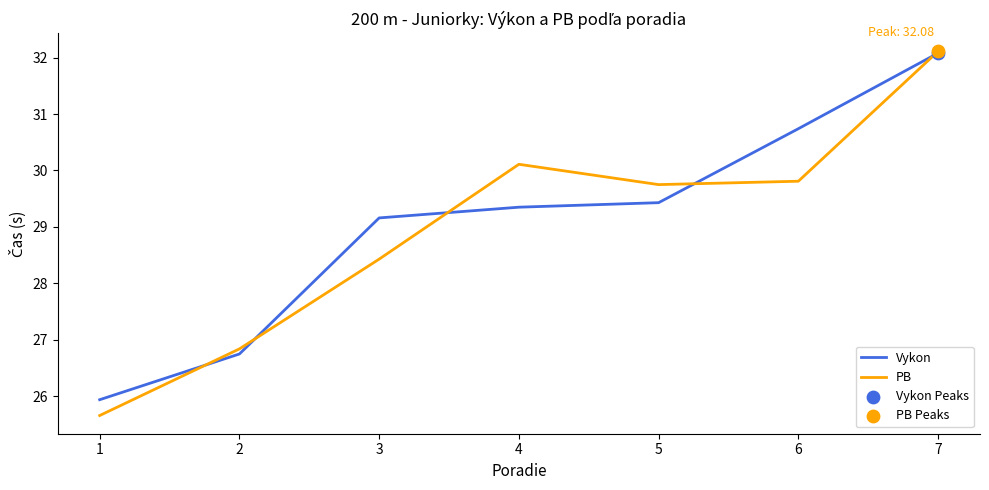

Which series has the largest total across all categories?

Vykon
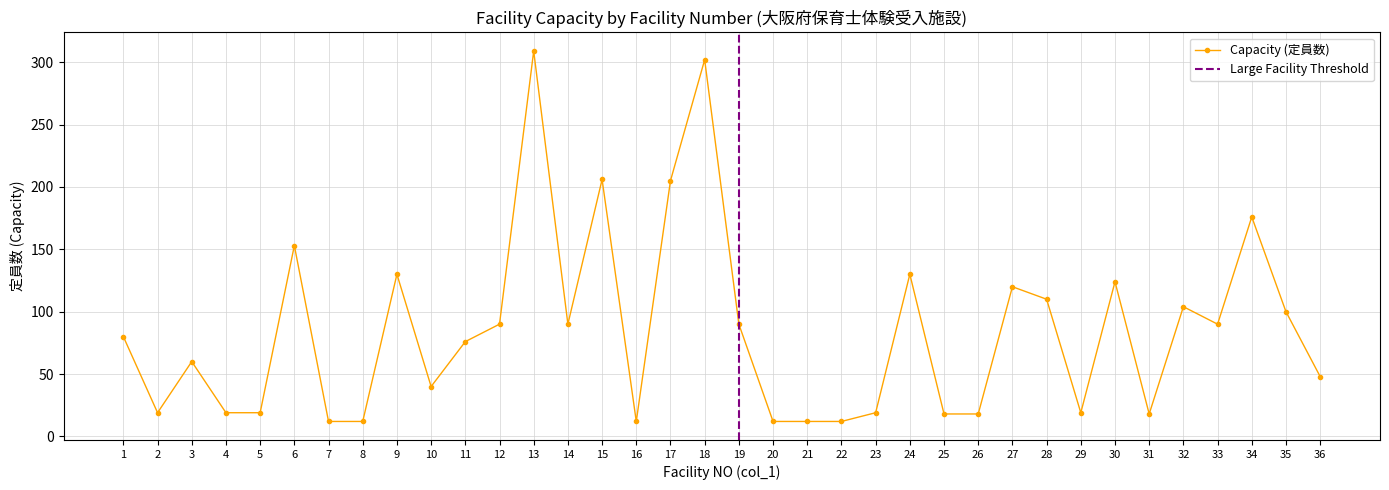

The chart shows a value of 130 at 9. True or false?

True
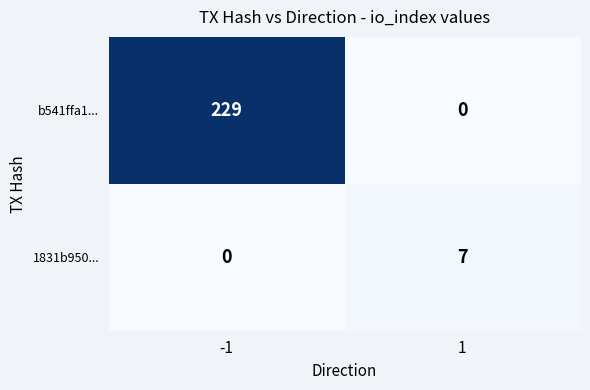

What is the difference between the highest and lowest values at 1?

7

### PROBLEM STATEMENT
Rewrite every line of the listing above with "chart" swapped for "graph" and nothing else changed, leaving out the pictures.

### OUTPUT
Which series has the largest total across all categories?

Vykon

The graph shows a value of 130 at 9. True or false?

True

What is the difference between the highest and lowest values at 1?

7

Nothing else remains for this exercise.